Według tegorocznego raportu autorstwa Google - "Internet w codziennym życiu", aż co drugi polski internauta zaczyna dzień od buszowania w sieci. Szczególnie zaskakująca była odpowiedź mężczyzn na pytanie, co wzięliby ze sobą na bezludną wyspę. Okazuje się, że prędzej zabraliby urządzenie z dostępem do sieci niż.. nóż. Internet wszedł szturmem w naszą rzeczywistość i nieodwołalnie ją zmienił, nas zmienił. Ułatwił komunikację i udostępnił nieprzebrane zasoby danych - w istocie, można się od tej wygody uzależnić. Mówi się żartobliwie, że jeśli nie znajdziesz czegoś w Internecie, to nie istnieje. Nie ma w tym stwierdzeniu tak wielkiej przesady, ponieważ dane nieustannie się mnożą, a wszelkie luki informacyjne szybko się zapełniają - według Harvard Business Review, co 14 miesięcy podwaja się ilość informacji w internecie.

"Ja się nie znam, to się chętnie wypowiem" (Stanisław Tym)

- Jak usunąć sól drogową z zamszowych butów?

- Chyba wodą, ale na wszelki wypadek wygoogluj sobie.

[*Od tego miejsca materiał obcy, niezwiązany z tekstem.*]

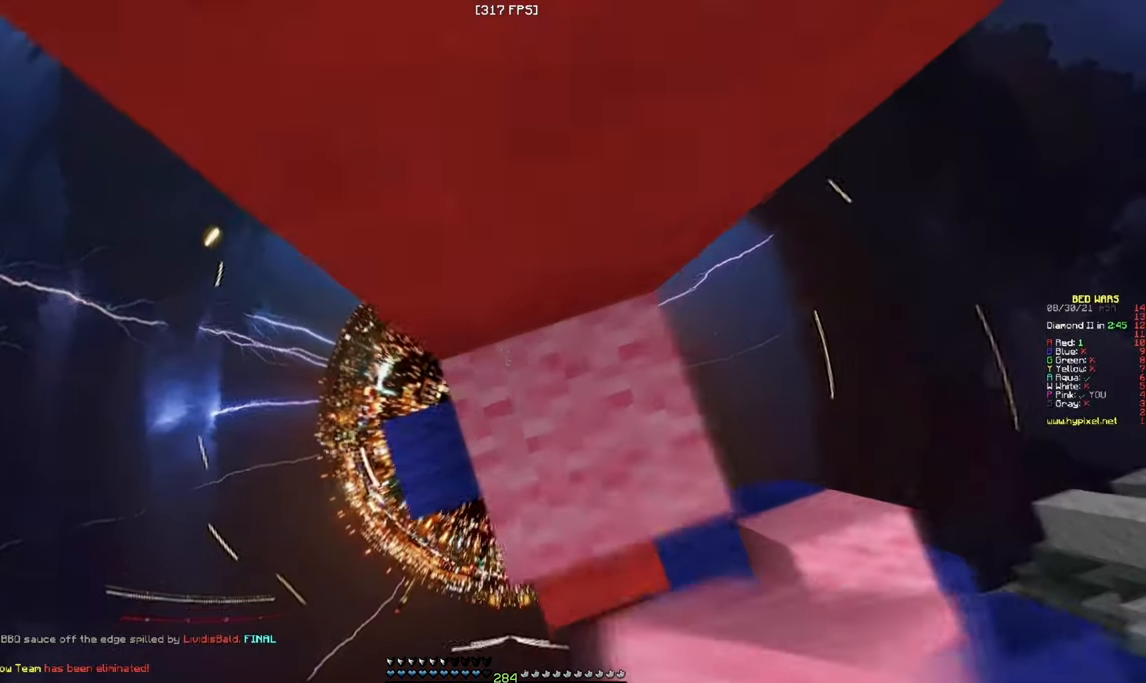
{"keys": ["w"], "mouse": ["right"], "events": [[116, "mouse_right", "up"], [183, "w", "down"], [283, "mouse_right", "down"]]}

Dialog, jak z życia wzięty, ukazuje jedynie, jak bardzo ufamy informacjom umieszczanym na stronach internetowych. Nie zawsze powinniśmy. Umiejętność weryfikacji danych jest jednym z podstawowych wyznaczników kompetencji cyfrowych. Okazuje się, niestety, że "Pokolenie Google", czyli wychowani w epoce internetu, ma ogromne problemy z jego użytkowaniem (potwierdza to chociażby ubiegłoroczny raport "Kompetencje cyfrowe młodzieży w Polsce"). Młodzi ludzie rzadko zadają sobie trud sprawdzenia wiarygodności treści i jej krytycznej jej oceny. Przeliczne fora dyskusyjne, portale opinii czy blogi pełne są "specjalistów", którzy wyznają zasadę "ja się nie znam, to się chętnie wypowiem". Jakie jest ryzyko takiego bezrefleksyjnego chłonięcia informacji?

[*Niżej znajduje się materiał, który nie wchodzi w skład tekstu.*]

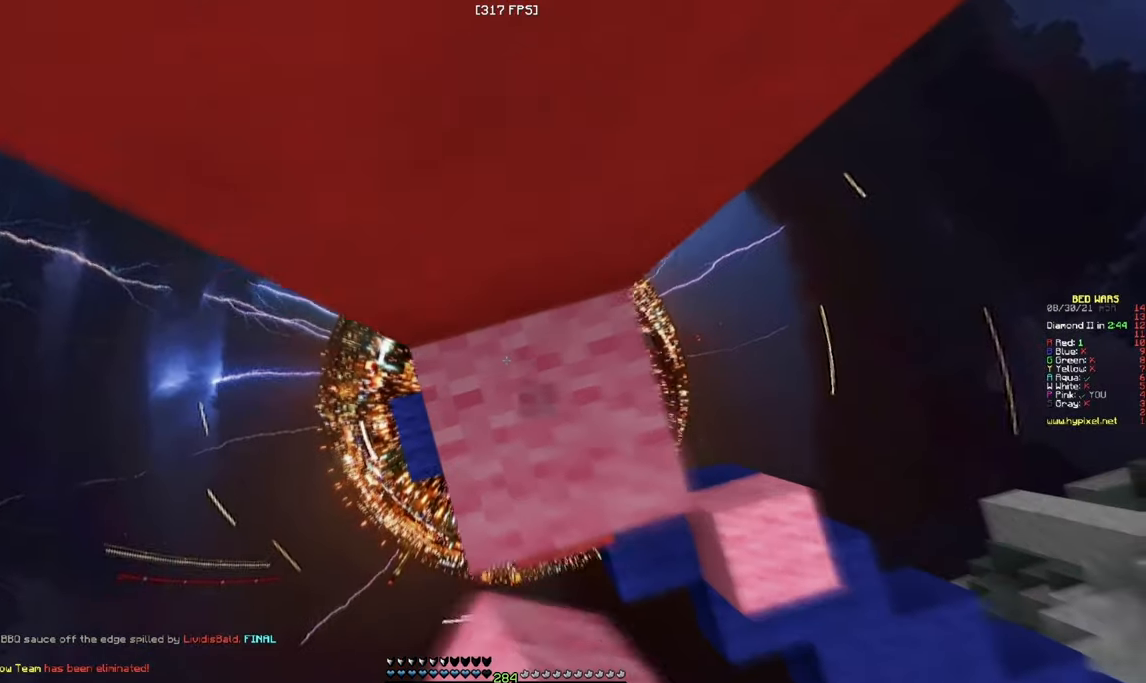
{"keys": ["w"], "mouse": [], "events": [[233, "mouse_right", "up"]]}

Pedagog, doktor, mecenas Google..

"Wujek Google" ma zaiste dużo pracy - w ciągu jednej minuty odnotowuje aż 4 miliony zapytań. Czego najczęściej szukamy w cyberświecie? Według raportu Polskich Badań Internetu, sieć stała się pierwszym źródłem zasięgania informacji o zdrowiu. Nim pójdziemy do lekarza, wpisujemy swoje objawy w wyszukiwarkę, a po wizycie - jak wykazuje grudniowy raport CBOS-u "Opinie o błędach medycznych i zaufaniu do lekarzy" - weryfikujemy diagnozę w Internecie. Młodzi rodzice chętnie zaglądają na serwisy parentingowe, dlatego też rośnie liczba tych stron (od 18 w 2006 roku do 86 cztery lata później). Poszukujemy bezpłatnej porady specjalistycznej i często udaje się taką znaleźć. Trzeba jednak poświęcić trochę czasu na dokładne przeanalizowanie źródła pochodzenia informacji oraz porównanie jej z innymi dostępnymi materiałami na dany temat. Okazuje się bowiem, że chociażby na pytanie o ból głowy, aż 25 proc. wyszukiwań w Google odeśle nas do stron o raku mózgu. Polacy chodzą do lekarzy raczej chętnie - inaczej jest jednak z wizytą u prawnika czy radcy. Minusem komunikacji przez internet jest wykluczenie czynnika personalnego - wiele przypadków, zwłaszcza z zakresu tematyki zdrowotnej czy prawnej, wymaga indywidualnej, dogłębnej analizy eksperta w danej dziedzinie. - Adwokat czy radca prawny może być pociągnięty do odpowiedzialności za udzielenie błędnej porady. Jeśli szkodę przyniesie nam zaś pójście za radą bezimiennej rzeszy internautów, nie sposób później dochodzić swoich roszczeń - zauważa słusznie Sebastian Handzlik, współtwórca serwisu mlawyer.eu, tworzącego społeczność profesjonalnych prawników. mLawyer optymalizuje koszty i jakość pracy, dzięki zastosowaniu narzędzi informatycznych, oferujących dostęp do aktualnych wiadomości z branży, archiwum orzeczeń, grup dyskusyjnych, modułów do kompleksowego zarządzania kancelarią (spersonalizowany terminarz, nadzór nad czasem pracy i delegowane zadań podwładnym, dokumenty klientów) wraz z aplikacjami mobilnymi (Android, iOS), umożliwiającymi 24godzinny dostęp do osobistego kalendarza. Zastosowanie elementów e-społeczności to platforma wymiany wzajemnych doświadczeń, ułatwiająca kontakty pomiędzy specjalistami w wąskich dziedzinach oraz baza wiedzy przydatna każdemu prawnikowi.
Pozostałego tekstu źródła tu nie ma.